Over the weekend we blogged about Justice Ruth Bader Ginsburg’s statement regarding a stay issued by the U.S. Supreme Court in American Tradition Partnership, Inc. v. Bullock, the decision in which the Montana Supreme Court thumbed its nose at the ruling in Citizens United. Writing at the blog of the Center for Competitive Politics, friend of IJ Brad Smith has a great post taking down claims that Justice Ginsburg’s statement indicates that she is “ready to speak truth to power” when—as is widely expected—the Court takes the case. As Smith notes:
Justice Ginsburg is a member of the Supreme Court of the United States. She is power. Truth? What truth was there in her little Western Tradition Partnership concurrence? Didn’t she just offer an opinion, slandering both donors and candidates, without any facts at all?
Well said. The rest of Smith’s post is available here. And be sure to check out the rest of CCP’s blog, which provides consistently great coverage of campaign finance news from a pro-First Amendment perspective.
The U.S. Supreme Court has unanimously stayed the decision of the Montana Supreme Court in American Tradition Partnership, Inc. v. Bullock, in which the Montana court explicitly thumbed its nose at the U.S. Supreme Court and the Citizens United decision. The stay itself is not surprising—most assumed that the Court would stay the Montana court’s version of jury nullification and many expect the Supreme Court to summarily reverse the lower court.
What is surprising, however, is the separate statement of Justice Ginsburg, joined by Justice Breyer (notably, Justices Sotomayor and Kagan did not join the separate statement). Justice Ginsburg urges the Court to grant certiorari and reexamine the Court’s conclusion in Citizens United that independent expenditures do not cause corruption “in light of the huge sums currently deployed to buy candidates’ allegiances.”

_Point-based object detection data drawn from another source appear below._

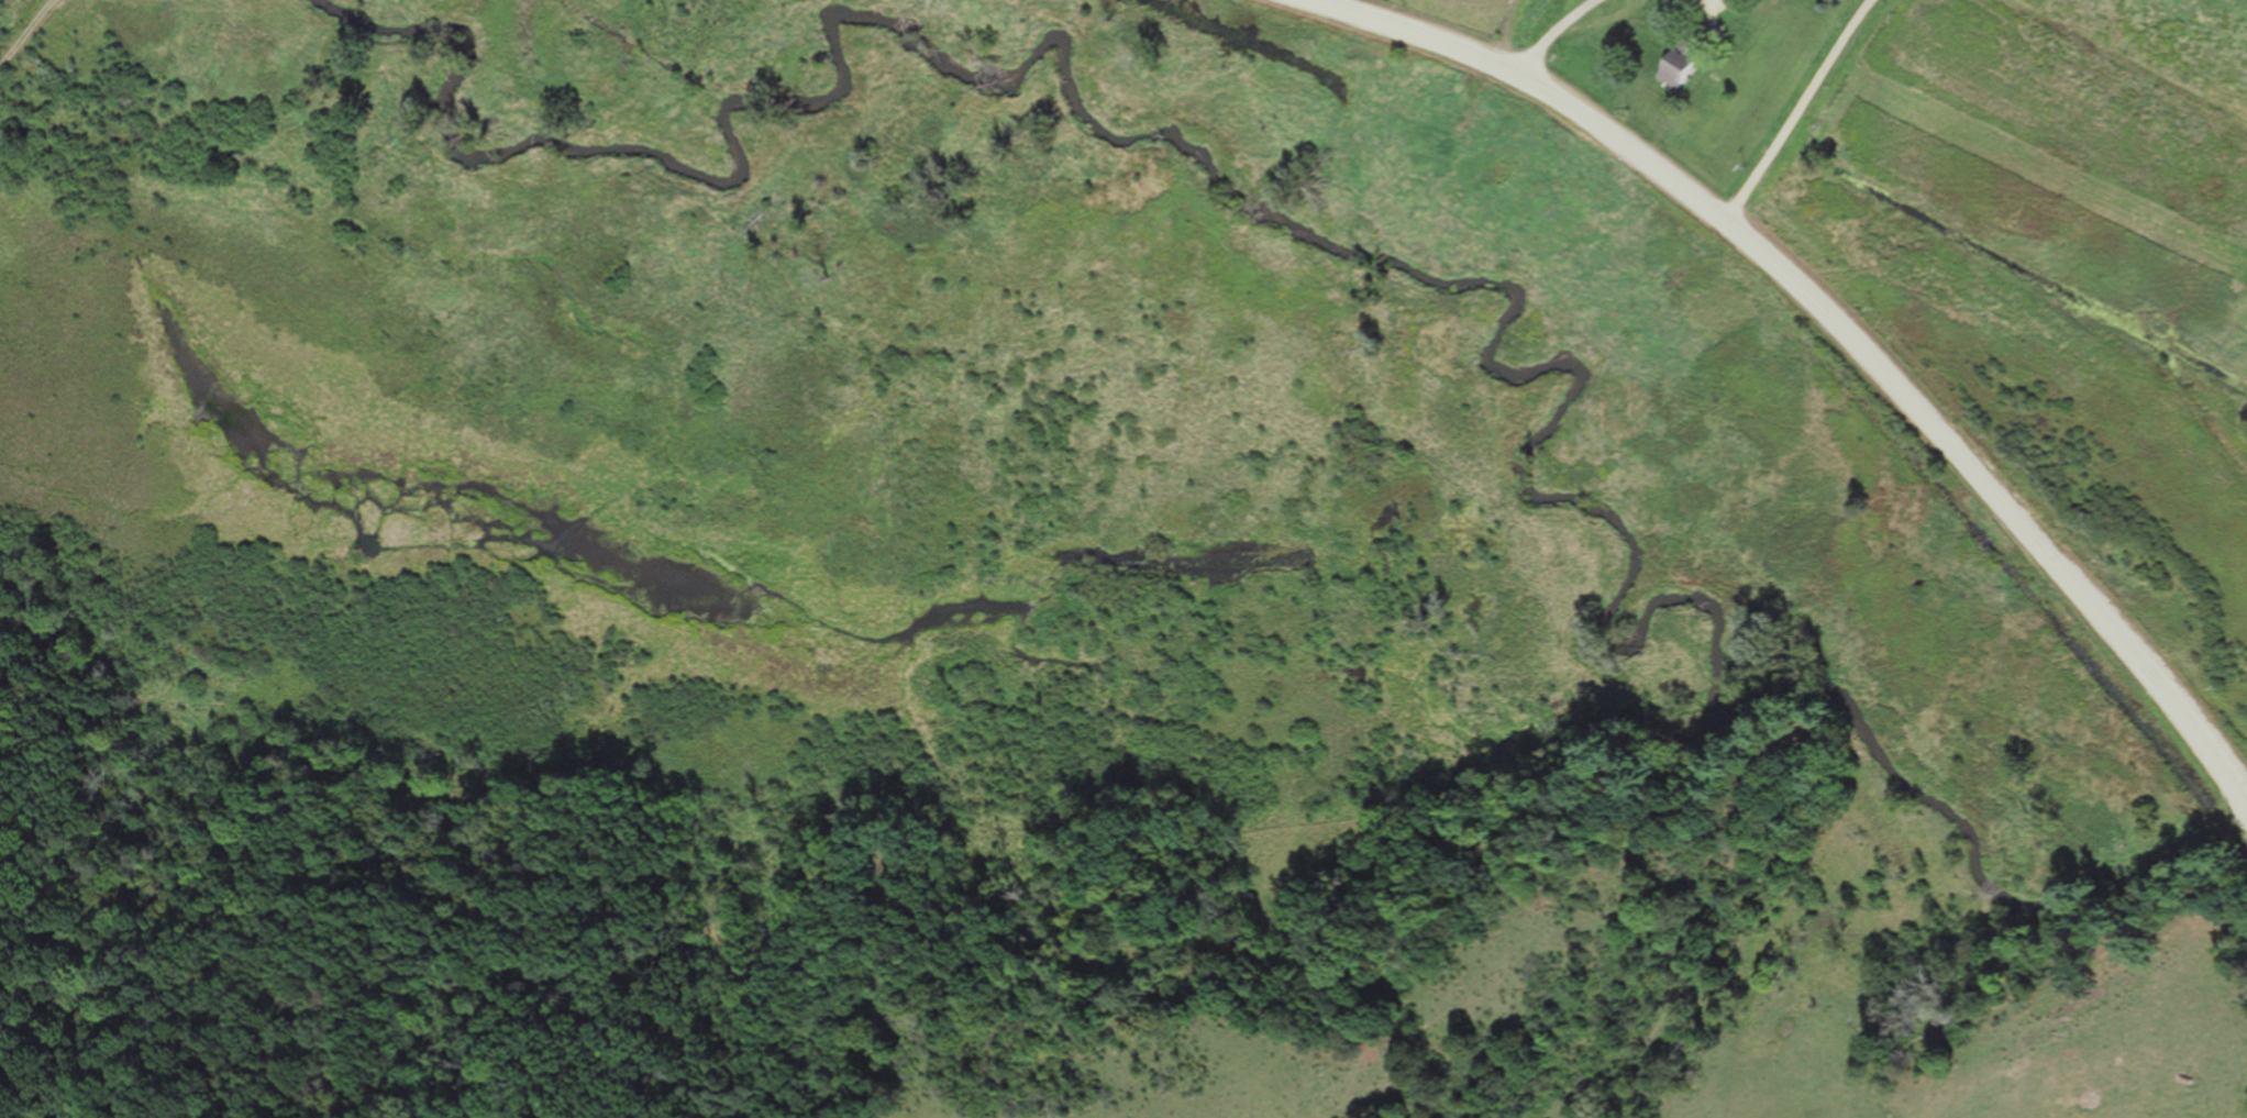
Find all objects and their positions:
road: (1553, 33)
building: (1677, 66)
road: (1796, 107)
river: (1368, 226)
road: (1847, 329)
river: (2203, 867)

What a cynical and insulting way to describe the activities of Americans, like IJ clients SpeechNow.org and David Keating, who use their resources to attempt to persuade their fellow citizens of the wisdom of their political view.
Interestingly, Justice Ginsburg cites no source for this remarkable accusation and it is not clear if she means that all expenditures are designed to “buy candidates’ allegiances” or just some. Regardless, if Justice Ginsburg believes that people spend money in elections “to buy candidates’ allegiances” and not to persuade others that their political view is correct, then her view that the government should be able to throw people in prison for producing a film or book about politics finally makes sense. Fortunately, other justices on the Court have, for now, more respect for American voters, candidates, and political activists that Justices Ginsburg and Breyer.